**Task item**
Would you please transcribe, exactly as written, the lines of the entries below starting at the one that holds "NOV DEC JAN 1975 FEB" and ending at the one that holds "Figure 1. The", both included?

**Data to process**
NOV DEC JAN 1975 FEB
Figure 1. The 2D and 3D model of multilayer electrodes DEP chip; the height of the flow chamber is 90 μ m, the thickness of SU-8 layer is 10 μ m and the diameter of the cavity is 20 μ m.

==

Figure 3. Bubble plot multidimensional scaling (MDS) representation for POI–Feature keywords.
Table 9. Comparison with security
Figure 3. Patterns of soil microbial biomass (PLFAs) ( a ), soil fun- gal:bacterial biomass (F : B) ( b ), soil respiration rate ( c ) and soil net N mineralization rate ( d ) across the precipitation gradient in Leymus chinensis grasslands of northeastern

**Completed task**
NOV DEC JAN 1975 FEB
Figure 1. The 2D and 3D model of multilayer electrodes DEP chip; the height of the flow chamber is 90 μ m, the thickness of SU-8 layer is 10 μ m and the diameter of the cavity is 20 μ m.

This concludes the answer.